Cisco documentation is out there for this, but searching for it generally only comes back with forum questions and responses. Here’s the consolidated information on how to easily break into a Cisco Small Business switch that has a console port. Generally this is limited to the SG300 and SG500 series switches. If you recall, the 200 series units don’t have a serial console port. This switch happens to be on SW version 1.3.0.03.
Set your serial console connection to 115000 baud, 8 data bits, no parity, 1 stop bit, no flow control, and fire up your favorite terminal program (SecureCRT, putty, etc). I’ve seen the console connection work at 9600 baud (like traditional routers and switches) but it seems to behave better at the Cisco recommended 115000 baud rate for these units.
Reboot the switch by unplugging the power cord. You will see a prompt during boot right after the Cisco logo made out of #s that says “Autoboot in 2 seconds – press RETURN or Esc. to abort and enter prom.”
Hit RETURN and you will get the following startup menu:
 Download Software
 Erase Flash File
 Password Recovery Procedure
 Set Terminal Baud-Rate
 Stack Menu
 System Mode menu
Enter your choice or press ‘ESC’ to exit:
Select “Password Recovery Procedure” by typing 3, and then hit enter
“Current Password will be ignored” will be displayed.

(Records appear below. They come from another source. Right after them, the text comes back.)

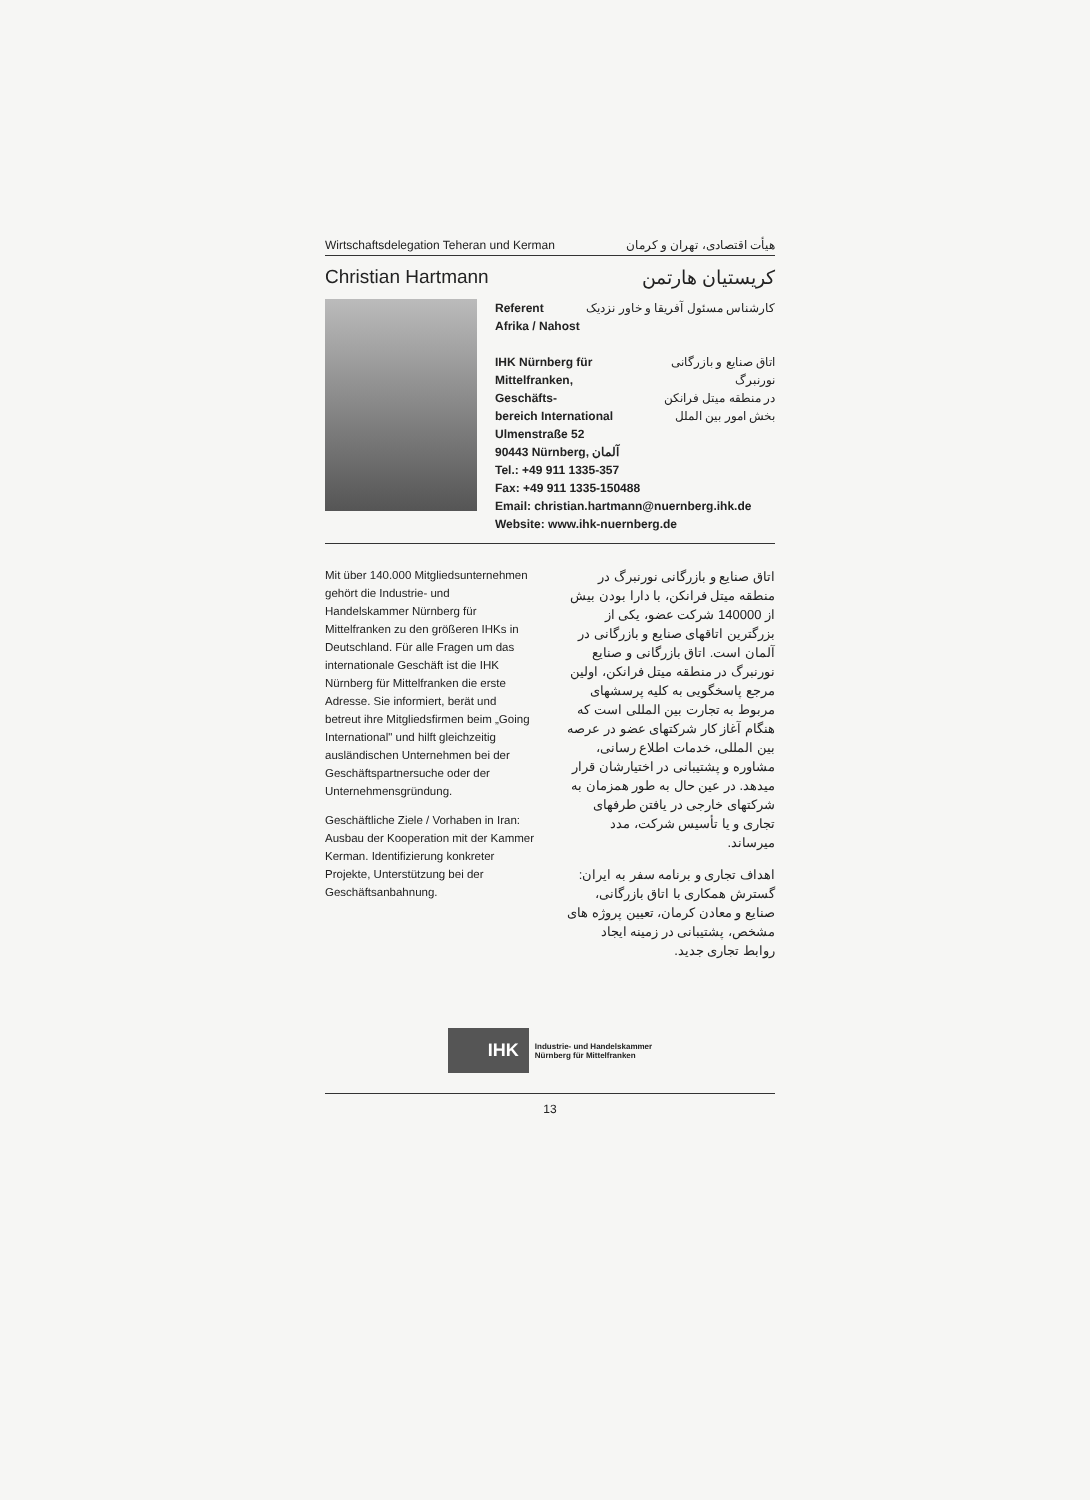Wirtschaftsdelegation Teheran und Kerman هیأت اقتصادی، تهران و کرمان
Christian Hartmann کریستیان هارتمن
Referent
Afrika / Nahost کارشناس مسئول آفریقا و خاور نزدیک
IHK Nürnberg für
Mittelfranken, Geschäfts-
bereich International اتاق صنایع و بازرگانی نورنبرگ
در منطقه میتل فرانکن
بخش امور بین الملل
Ulmenstraße 52
90443 Nürnberg, آلمان
Tel.: +49 911 1335-357
Fax: +49 911 1335-150488
Email: christian.hartmann@nuernberg.ihk.de
Website: www.ihk-nuernberg.de
Mit über 140.000 Mitgliedsunternehmen gehört die Industrie- und Handelskammer Nürnberg für Mittelfranken zu den größeren IHKs in Deutschland. Für alle Fragen um das internationale Geschäft ist die IHK Nürnberg für Mittelfranken die erste Adresse. Sie informiert, berät und betreut ihre Mitgliedsfirmen beim „Going International" und hilft gleichzeitig ausländischen Unternehmen bei der Geschäftspartnersuche oder der Unternehmensgründung.
Geschäftliche Ziele / Vorhaben in Iran: Ausbau der Kooperation mit der Kammer Kerman. Identifizierung konkreter Projekte, Unterstützung bei der Geschäftsanbahnung.
اتاق صنایع و بازرگانی نورنبرگ در منطقه میتل فرانکن، با دارا بودن بیش از 140000 شرکت عضو، یکی از بزرگترین اتاقهای صنایع و بازرگانی در آلمان است. اتاق بازرگانی و صنایع نورنبرگ در منطقه میتل فرانکن، اولین مرجع پاسخگویی به کلیه پرسشهای مربوط به تجارت بین المللی است که هنگام آغاز کار شرکتهای عضو در عرصه بین المللی، خدمات اطلاع رسانی، مشاوره و پشتیبانی در اختیارشان قرار میدهد. در عین حال به طور همزمان به شرکتهای خارجی در یافتن طرفهای تجاری و یا تأسیس شرکت، مدد میرساند.
اهداف تجاری و برنامه سفر به ایران: گسترش همکاری با اتاق بازرگانی، صنایع و معادن کرمان، تعیین پروژه های مشخص، پشتیبانی در زمینه ایجاد روابط تجاری جدید.
IHK Industrie- und Handelskammer
Nürnberg für Mittelfranken
13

==== Press Enter To Continue ====
It will look like the switch is doing nothing, but just wait it will boot. Once at the prompt you will need to elevate to privilege mode.
Enter global configuration mode
If your switch has an existing configuration that you wish to keep (and only update the login credentials), be sure to first load the saved configuration into memory to update the existing user / password combination. This is a crucial step in gaining access back into your switch, otherwise you would essentially be performing a factory reset on the unit.
Switch# copy startup-config running-config
Create a new username and password combination (username can be whatever, password too so long as it meets complexity requirements)
Switch (config)#>username cisco password P@$$w0rd privilege 15
Save the password into the startup config
Switch#>copy run start
That will set a new password in the running (and startup config) so that you will be able to access the switch after a reboot.
Enter the following command to reboot the system so that you can log in with your new username and password (verifying it will work in subsequent reboots):
Once the switch powers up, login to verify and you’re all set!